On one visit to share the news of a death of a loved one, Thomsen arrived at a home a few minutes before the normal 10 p.m. cutoff for such visits with the notifying officer, knocking on the door and having it open to a mother and father who instantly knew what they were about to hear.

As Thomsen recalled, it didn’t make hearing it any easier for them as their eyes went to total shock.

The mother screamed.

No. 

One more time, she screamed.

No.

She threw the door open, grabbed Thomsen’s uniform, squeezing it to the point of distorting the ribbons on it.

No.

That was the last word she spoke that evening.

They made the notification and spent time talking with the father before they left.

The next day, Thomsen called, and they invited him over for dinner.

Opening the door, the mother apologized to Thomsen.

“I’m so sorry,” Thomsen recalled her saying.

“And I said, ‘Sorry for what? You have no need to be sorry.’”

She said he didn’t understand, that she was sorry for saying why.

The father then called to him and showed him a letter from their son — he had written it for them to read if he died while in service — that he had asked them to read only after those who notified them had left.

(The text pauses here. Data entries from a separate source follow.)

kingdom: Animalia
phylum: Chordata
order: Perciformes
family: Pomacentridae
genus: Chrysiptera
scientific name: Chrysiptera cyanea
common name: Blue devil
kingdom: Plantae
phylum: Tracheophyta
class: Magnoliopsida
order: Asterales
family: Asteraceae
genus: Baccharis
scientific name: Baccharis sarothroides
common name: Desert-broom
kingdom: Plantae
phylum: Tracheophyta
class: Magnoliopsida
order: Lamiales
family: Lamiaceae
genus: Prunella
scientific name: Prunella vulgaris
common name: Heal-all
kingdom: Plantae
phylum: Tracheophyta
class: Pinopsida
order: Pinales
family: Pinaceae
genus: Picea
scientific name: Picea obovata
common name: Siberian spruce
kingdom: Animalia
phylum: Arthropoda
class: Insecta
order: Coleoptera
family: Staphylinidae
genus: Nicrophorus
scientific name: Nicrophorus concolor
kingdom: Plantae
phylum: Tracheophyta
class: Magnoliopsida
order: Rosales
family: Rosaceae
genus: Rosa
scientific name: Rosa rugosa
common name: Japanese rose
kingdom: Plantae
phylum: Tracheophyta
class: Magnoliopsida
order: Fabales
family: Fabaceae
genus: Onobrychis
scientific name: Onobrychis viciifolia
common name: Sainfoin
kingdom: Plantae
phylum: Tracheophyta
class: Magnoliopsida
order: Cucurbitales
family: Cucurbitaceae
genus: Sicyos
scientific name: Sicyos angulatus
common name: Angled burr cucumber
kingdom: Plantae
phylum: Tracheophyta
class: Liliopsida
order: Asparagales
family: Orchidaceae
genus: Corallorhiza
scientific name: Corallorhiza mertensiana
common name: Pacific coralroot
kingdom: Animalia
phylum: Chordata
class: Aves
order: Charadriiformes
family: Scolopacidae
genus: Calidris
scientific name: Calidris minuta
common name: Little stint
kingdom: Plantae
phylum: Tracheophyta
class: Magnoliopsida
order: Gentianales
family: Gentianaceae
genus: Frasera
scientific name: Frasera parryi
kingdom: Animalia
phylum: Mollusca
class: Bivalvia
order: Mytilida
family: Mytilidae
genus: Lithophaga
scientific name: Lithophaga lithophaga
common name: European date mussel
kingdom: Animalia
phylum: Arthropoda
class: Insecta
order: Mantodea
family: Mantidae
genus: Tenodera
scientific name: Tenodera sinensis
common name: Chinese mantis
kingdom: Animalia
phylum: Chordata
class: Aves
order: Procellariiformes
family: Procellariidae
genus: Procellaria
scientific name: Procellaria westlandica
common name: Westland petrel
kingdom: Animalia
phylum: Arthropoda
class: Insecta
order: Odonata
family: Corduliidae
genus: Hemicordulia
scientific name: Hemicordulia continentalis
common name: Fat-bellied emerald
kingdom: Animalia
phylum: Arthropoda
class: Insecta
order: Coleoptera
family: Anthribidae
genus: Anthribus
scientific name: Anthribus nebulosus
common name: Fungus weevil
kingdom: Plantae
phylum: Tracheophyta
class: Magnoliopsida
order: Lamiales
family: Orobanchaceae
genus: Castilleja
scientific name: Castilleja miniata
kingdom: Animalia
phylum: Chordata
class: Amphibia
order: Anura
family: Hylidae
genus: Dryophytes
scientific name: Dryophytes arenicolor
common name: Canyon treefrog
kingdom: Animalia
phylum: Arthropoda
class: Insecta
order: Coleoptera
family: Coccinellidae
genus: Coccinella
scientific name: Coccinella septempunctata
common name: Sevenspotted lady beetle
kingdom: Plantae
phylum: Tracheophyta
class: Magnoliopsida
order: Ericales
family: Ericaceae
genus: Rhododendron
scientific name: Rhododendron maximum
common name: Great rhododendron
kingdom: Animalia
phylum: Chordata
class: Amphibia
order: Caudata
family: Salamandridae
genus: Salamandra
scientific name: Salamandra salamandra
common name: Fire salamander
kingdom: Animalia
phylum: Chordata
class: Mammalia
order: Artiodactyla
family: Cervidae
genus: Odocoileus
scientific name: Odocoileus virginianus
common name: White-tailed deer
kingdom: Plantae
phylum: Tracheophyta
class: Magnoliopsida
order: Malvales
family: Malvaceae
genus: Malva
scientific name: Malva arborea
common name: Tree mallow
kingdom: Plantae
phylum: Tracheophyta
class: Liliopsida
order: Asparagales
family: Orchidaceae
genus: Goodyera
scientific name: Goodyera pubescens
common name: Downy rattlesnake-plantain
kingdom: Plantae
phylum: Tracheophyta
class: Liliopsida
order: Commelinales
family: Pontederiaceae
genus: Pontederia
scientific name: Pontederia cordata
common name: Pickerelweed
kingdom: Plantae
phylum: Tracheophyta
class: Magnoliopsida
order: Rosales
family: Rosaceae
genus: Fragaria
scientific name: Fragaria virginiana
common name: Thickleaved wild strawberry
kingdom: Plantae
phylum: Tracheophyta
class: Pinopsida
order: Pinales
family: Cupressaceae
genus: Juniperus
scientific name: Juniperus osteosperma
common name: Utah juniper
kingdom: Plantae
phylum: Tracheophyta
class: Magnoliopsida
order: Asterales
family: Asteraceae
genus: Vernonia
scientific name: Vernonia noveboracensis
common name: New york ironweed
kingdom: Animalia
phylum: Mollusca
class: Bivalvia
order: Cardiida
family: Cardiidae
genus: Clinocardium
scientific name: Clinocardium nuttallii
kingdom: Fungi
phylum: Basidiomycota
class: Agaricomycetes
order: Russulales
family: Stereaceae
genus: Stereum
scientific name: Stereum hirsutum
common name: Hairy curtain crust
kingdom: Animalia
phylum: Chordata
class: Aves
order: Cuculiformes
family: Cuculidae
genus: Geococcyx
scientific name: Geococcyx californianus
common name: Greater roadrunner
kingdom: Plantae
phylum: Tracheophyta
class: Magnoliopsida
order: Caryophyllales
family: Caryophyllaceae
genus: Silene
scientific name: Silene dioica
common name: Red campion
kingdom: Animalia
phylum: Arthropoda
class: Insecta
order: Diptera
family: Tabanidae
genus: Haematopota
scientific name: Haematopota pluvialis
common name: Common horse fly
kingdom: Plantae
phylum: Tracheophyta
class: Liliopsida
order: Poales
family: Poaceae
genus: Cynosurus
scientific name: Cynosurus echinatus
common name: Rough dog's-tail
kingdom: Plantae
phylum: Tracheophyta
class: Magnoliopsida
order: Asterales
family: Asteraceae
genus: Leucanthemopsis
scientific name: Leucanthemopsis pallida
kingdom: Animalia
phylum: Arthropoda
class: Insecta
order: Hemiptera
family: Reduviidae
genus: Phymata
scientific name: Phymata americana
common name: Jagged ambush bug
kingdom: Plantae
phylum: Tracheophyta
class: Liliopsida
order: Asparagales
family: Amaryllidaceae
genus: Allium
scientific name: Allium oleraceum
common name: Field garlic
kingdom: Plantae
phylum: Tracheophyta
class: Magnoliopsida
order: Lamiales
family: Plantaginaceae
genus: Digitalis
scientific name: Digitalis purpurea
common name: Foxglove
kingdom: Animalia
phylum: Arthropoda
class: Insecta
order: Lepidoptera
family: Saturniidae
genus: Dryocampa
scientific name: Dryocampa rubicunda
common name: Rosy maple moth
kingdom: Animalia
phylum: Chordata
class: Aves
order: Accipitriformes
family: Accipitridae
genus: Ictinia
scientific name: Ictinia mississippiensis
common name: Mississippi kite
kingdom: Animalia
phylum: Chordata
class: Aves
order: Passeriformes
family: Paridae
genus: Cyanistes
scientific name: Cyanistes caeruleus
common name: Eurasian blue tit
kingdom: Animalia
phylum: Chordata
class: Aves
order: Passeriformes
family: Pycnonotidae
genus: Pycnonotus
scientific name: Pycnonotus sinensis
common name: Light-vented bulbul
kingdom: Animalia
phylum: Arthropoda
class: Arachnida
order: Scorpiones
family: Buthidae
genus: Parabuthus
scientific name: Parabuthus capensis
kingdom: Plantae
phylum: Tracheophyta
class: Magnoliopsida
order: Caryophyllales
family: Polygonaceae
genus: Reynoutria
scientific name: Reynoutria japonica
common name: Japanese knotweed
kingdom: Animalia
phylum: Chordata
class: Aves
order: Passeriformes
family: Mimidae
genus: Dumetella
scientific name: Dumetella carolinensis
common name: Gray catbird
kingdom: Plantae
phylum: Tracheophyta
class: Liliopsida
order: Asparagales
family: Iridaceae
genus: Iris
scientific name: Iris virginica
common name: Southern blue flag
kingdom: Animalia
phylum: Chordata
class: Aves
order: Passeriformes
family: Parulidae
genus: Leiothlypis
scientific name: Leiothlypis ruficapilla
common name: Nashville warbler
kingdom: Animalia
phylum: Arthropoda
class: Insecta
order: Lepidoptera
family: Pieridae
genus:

The father knew to do this because he had walked in on his son writing it.

In the letter, Thomsen shared:

“He told his mom and dad how much they meant to him. He told his mom and dad how much his life was blessed because of the way that they raised him. He told his mom and dad that he was doing what he was doing because of what they had instilled in him.

“He told his mom exactly what she was going to do, and she did exactly what he wrote in the letter. … And the mom was caught by that because she couldn’t believe that the son knew all of that. And then he said to his mom in that letter, “I died doing what you taught me to do, and that is, make a difference in the lives of people.”

“And that kid made a difference, and he transformed their environment from an environment of hopelessness to an environment of hope.”

From that point, Thomsen said, they committed themselves to making a difference in other people’s lives, to make their lives better.

“I say to you, thank you, for committing your life to making things better,” Thomsen said. “You have made a difference. You are making a difference. You will make a difference.”